Answer
The equation of the tangent line that needs to be found is $$(l_0):y=32x-47$$
Work Step by Step
$$y=x^4+1$$
1) First, find the derivative $y$, or $y'$ $$y'=\frac{d}{dx}(x^4)+\frac{d}{dx}(1)$$
$$y'=4x^3$$
2) The slope of the tangent line $(l)$ to the curve $y$ at point $A(a,b)$ would be $y'(a)$.
Consider the mentioned line $(d)$: $$(d): 32x-y=15$$ $$(d):y=32x-15$$
The slope of line $(d)$ equals $32$. If we want the tangent line $(l)$ to be parallel with line $(d)$, both of their slopes must be equal.
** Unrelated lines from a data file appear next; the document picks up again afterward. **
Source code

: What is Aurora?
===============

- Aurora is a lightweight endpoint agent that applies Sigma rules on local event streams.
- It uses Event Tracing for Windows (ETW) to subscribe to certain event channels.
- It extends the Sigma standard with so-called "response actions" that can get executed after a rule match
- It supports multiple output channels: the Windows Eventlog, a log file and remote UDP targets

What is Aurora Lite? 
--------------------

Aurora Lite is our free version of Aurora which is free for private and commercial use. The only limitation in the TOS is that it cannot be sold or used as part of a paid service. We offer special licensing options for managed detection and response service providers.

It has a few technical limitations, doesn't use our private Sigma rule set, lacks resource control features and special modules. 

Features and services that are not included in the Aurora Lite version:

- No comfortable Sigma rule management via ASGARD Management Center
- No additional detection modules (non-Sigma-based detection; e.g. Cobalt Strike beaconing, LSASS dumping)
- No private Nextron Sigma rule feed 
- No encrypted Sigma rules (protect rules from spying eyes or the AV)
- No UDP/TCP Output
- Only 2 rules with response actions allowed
In other words, $$y'(a)=32$$ $$4a^3=32$$ $$a^3=8$$ $$a=2$$
So, $b=2^4+1=17$
Therefore, the tangent line $(l_0)$ at point $A(2,17)$ is parallel with line $(d)$.
The equation of tangent line $(l_0)$ is $$(l_0):(y-b)=y'(a)(x-a)$$ $$(l_0):y-17=32(x-2)$$ $$(l_0):y-17=32x-64$$ $$(l_0):y=32x-47$$